- _TEXT PROVIDED_
┌──
However, DPTSPs can market or advertise on their own corporate websites, mobile applications or official social media accounts.  

Businesses are generally obligated under Singapore law to carry out a reasonable standard of KYC and due diligence measures under various pieces of legislation, including the Corruption, Drug Trafficking and Other Serious Crimes (Confiscation of Benefits) Act, the Terrorism (Suppression of Financing) Act, and the Monetary Authority of Singapore Act (with additional requirements for financial institutions). Businesses should take reasonable steps to satisfy themselves that the property received was not owned or controlled by or on behalf of any terrorist or terrorist entity. It is also mandatory for a person, in the course of their business or employment, to lodge a “Suspicious Transaction Report” if they know or have reason to suspect that any property may be connected to criminal activity. The Terrorism (Suppression of Financing) Act imposes a duty on all to provide information pertaining to terrorism financing to the Commissioner of Police in Singapore, with potential criminal penalties for the failure to do so.
└──
- _THE DATA_
┌──
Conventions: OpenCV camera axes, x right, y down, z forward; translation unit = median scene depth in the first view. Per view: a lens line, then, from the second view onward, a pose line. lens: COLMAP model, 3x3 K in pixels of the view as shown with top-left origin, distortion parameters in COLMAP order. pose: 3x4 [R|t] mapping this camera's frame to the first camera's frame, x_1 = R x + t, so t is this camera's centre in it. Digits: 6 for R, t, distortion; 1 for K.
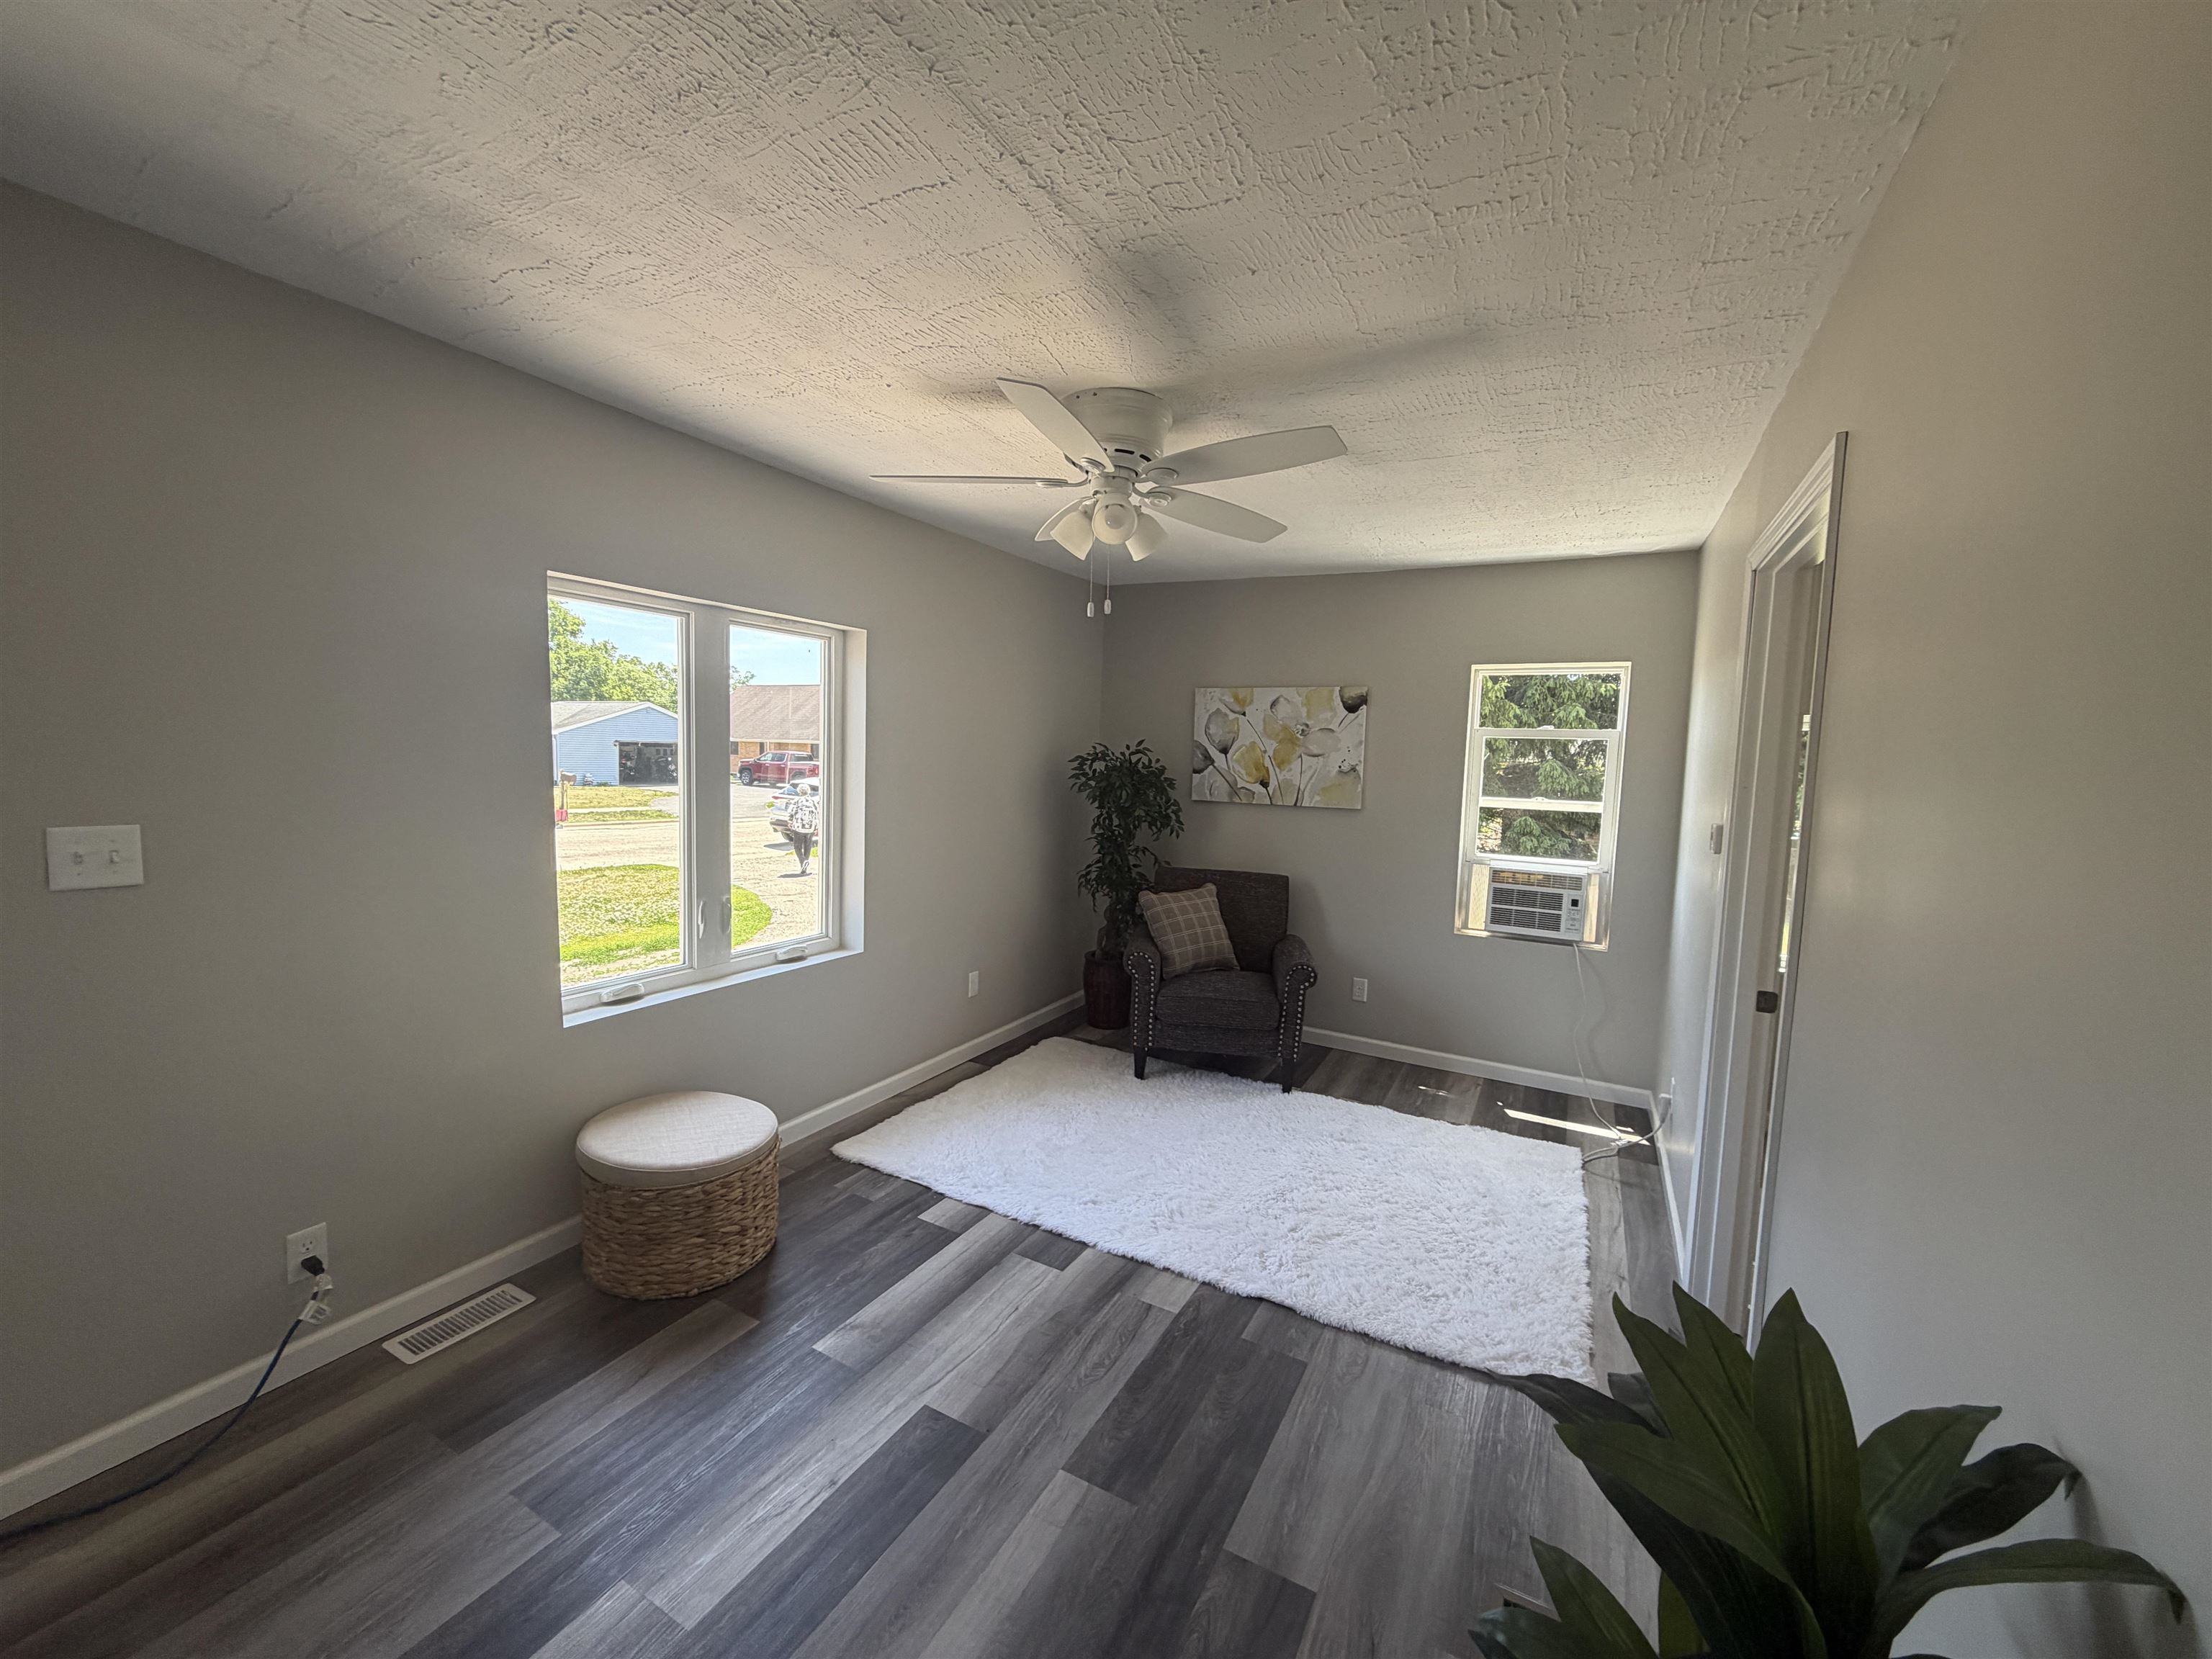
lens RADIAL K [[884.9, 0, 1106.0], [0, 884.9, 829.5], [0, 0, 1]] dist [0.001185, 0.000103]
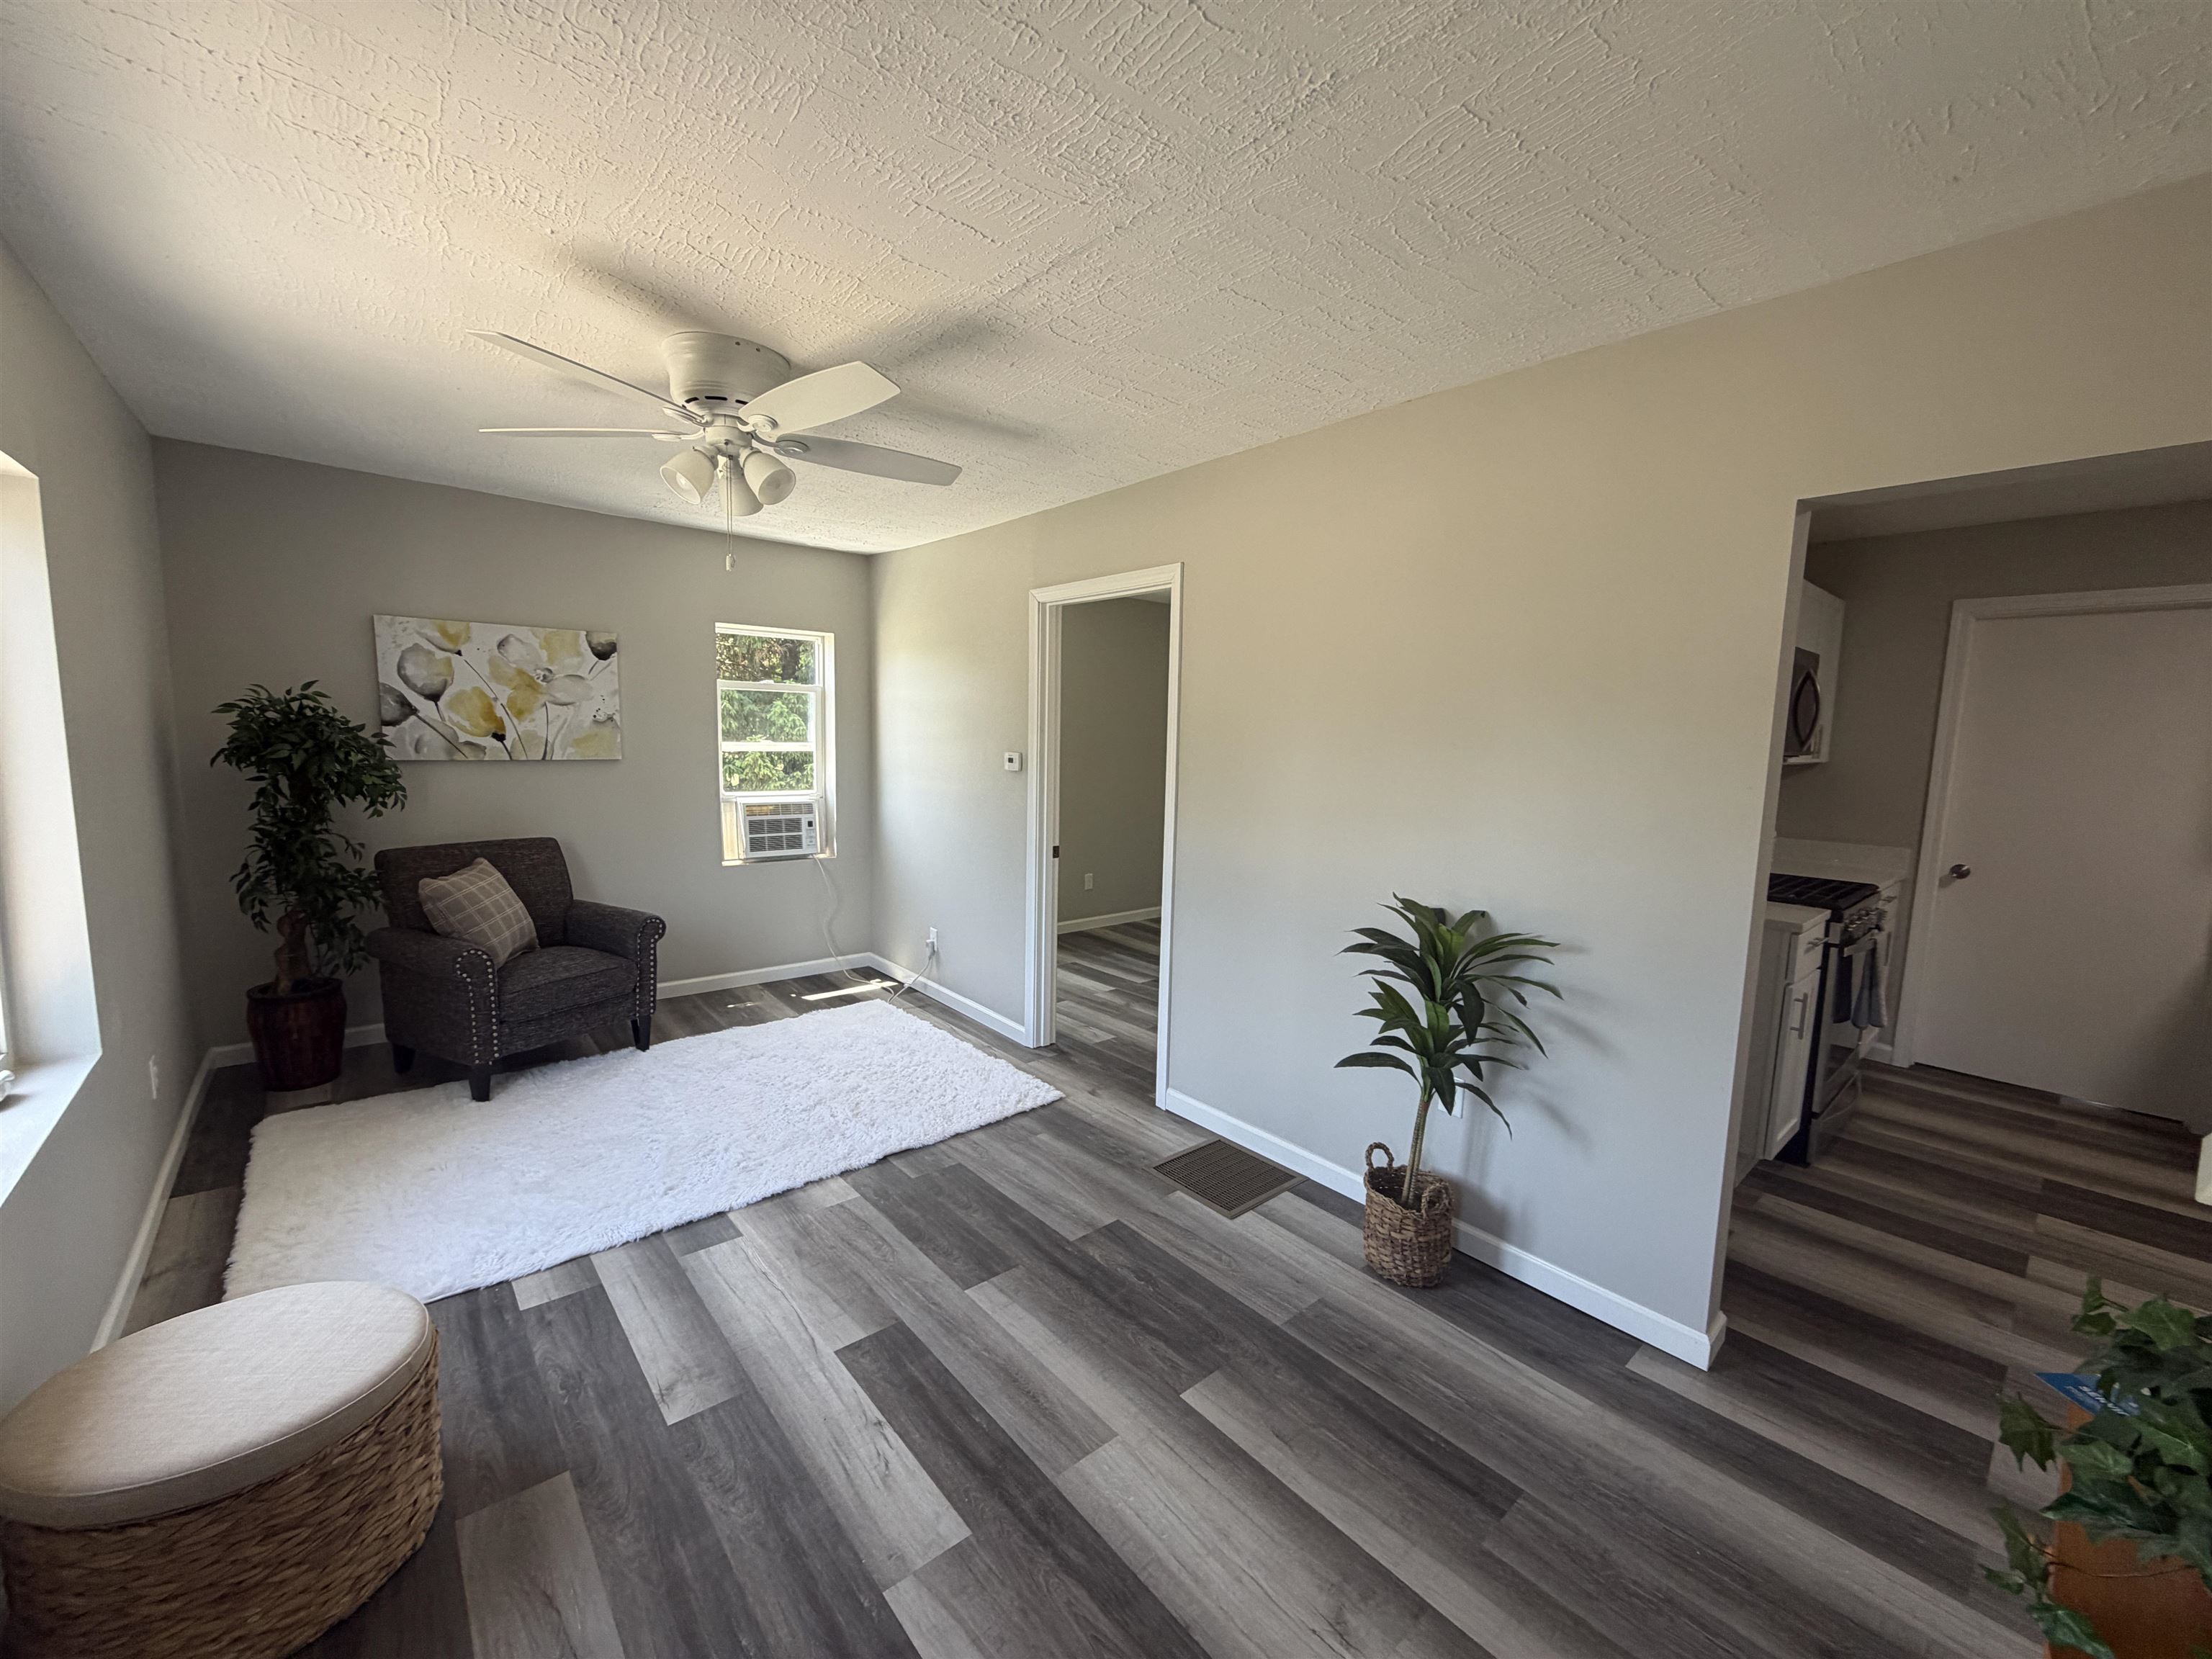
└──
- _TASK LIST_
a - In the passage on Singapore's due diligence obligations, to whom does the Terrorism (Suppression of Financing) Act require information about terrorism financing to be provided?
b - Write the next part of the passage on Singapore's KYC and due diligence obligations, starting after its final sentence.

- _PER-TASK ANSWERS_
a - The Commissioner of Police in Singapore.

b -
The PS Act places additional AML/CFT requirements on licensees that are DPTSPs. These measures include policies, procedures and controls in relation to customer due diligence, transaction monitoring, screening, suspicious-transactions reporting and record-keeping.  

After the FSMA comes into effect, the AML/CFT requirements presently imposed on PS Act licensees will be extended to businesses operating in Singapore or incorporated in Singapore, even where the regulated digital asset services are provided outside of Singapore. To ensure that there is supervisory oversight, applicants for a licence under the FSMA need to have a permanent place of business in Singapore, and the FSMA imposes controls on changes of ownership and leadership of licensees. 

If the DT in question is a capital markets product as defined in the SFA, the MAS guidelines on KYC, AML/CFT applicable to capital markets services licence holders will apply instead.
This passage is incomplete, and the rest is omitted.